What could be more American than sitting in front of the flickering television set with the warm glow back-lit against the wall from the walnut incased picture tube? Then sitting with a clanky metal TV tray in front of you, and sitting on top of that tray was the familiar tinfoil pressed 4 sectioned time saver… the TV dinner!

For Americans of the 1950’s and 1960’s generation the very words “TV dinners” conjour up memory flash-backs in that secret part of the brain that quietly call out for a simpler time. A time when freezers and televisions were becoming more common place; and frozen compartmentalized foil pressed trays of food felt like something straight out of Buck Rogers. The very words TV dinner have not been used to describe a frozen dinner in decades, but stamped somewhere onto the hearts and minds of Americans everywhere, is the impression of a silver tray with frozen in the middle still mashed potatoes, ice-cold in the center fried chicken, and some burnt around the edges, yet still doughy in the middle brownie-type thingy.

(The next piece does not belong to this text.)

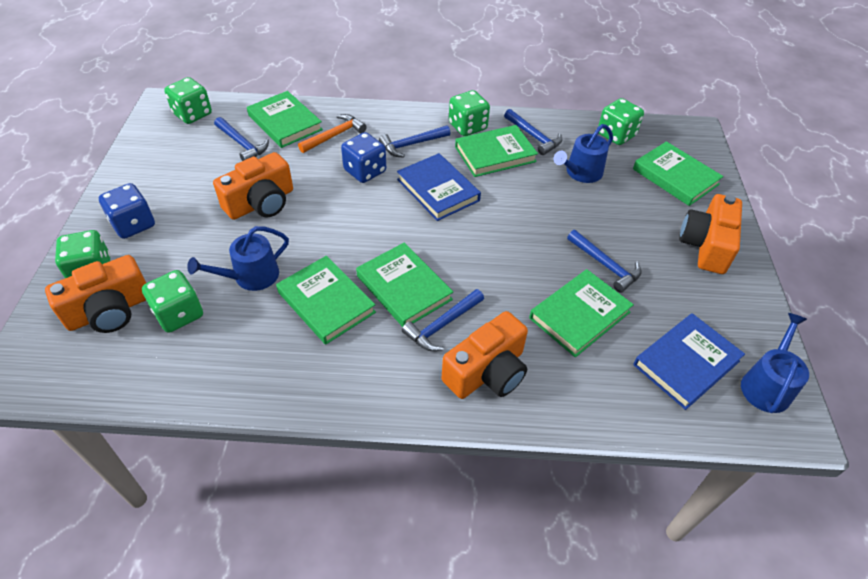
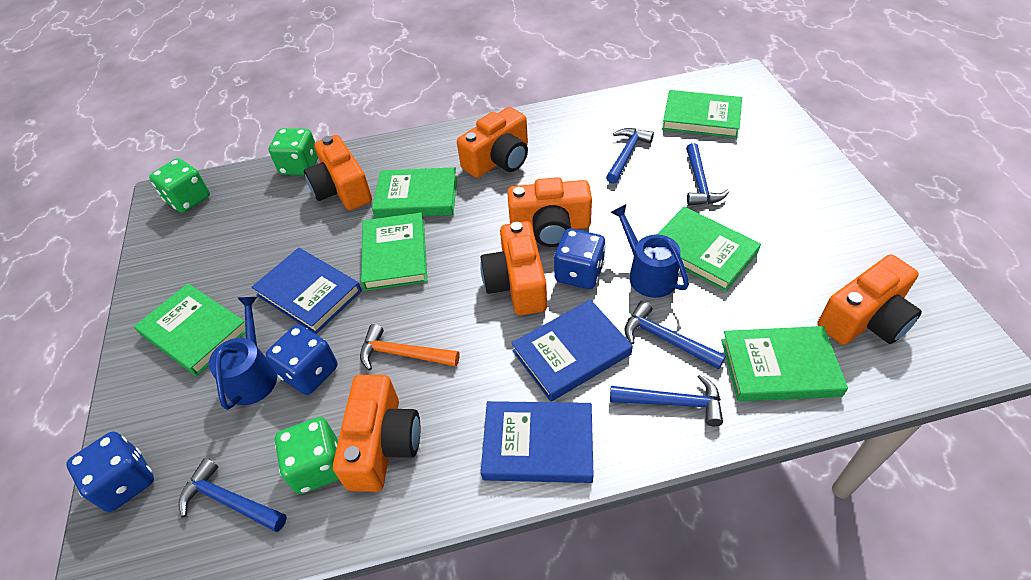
blue book: 2 -> 3
blue dice: 2 -> 3
blue watering can: 3 -> 2
green dice: 5 -> 3
orange camera: 4 -> 6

Whether you liked them, loved them, or even if you rarely ate them… you still remember them. The company.. er, culprit C.A. Swanson & Sons (not related to our own C.A.) used “TV Dinner” as a brand name for just about ten years after they introduced the frozen dinners in 1953. Much like how we use “kleenex” to describe facial tissues today, the same can be said for the the descriptive term used for all brands of frozen meals today. I still notice people picking up a frozen brand meal and calling it a TV dinner, the title as stuck.

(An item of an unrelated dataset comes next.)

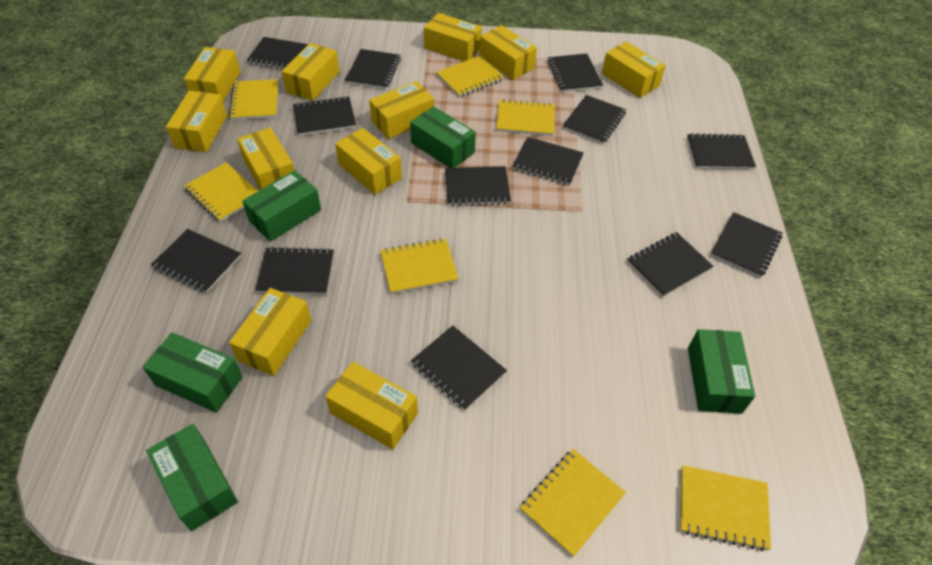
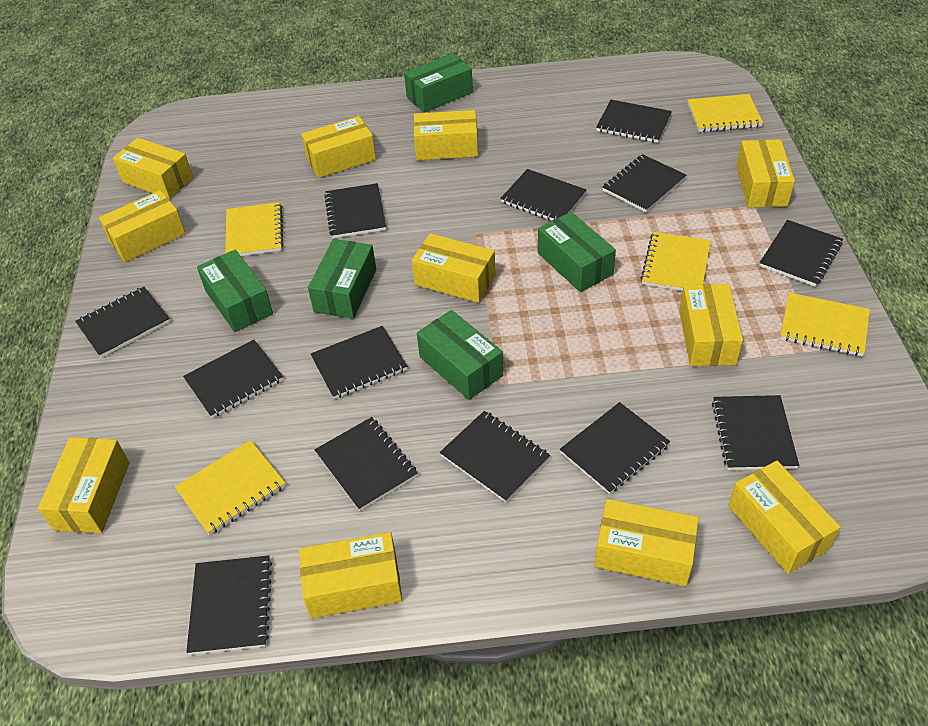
yellow notebook: 7 -> 5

For those of you at home, who are still unsure what I am waxing nostalgic about ..”a TV Dinner is a manufactured meal purchased frozen from a food market and designed to be heated up at home in a “no fuss no mess no work” context. The original TV Dinners were sold in aluminum trays with separate compartments for a meat, a starch and a vegetable: fried chicken with mashed potatoes and mixed vegetables, for example, or the original turkey (on a bed of stuffing) with peas and potatoes. Later TV Dinners added a fourth compartment for a small desert item or cake.”  …and there you have it.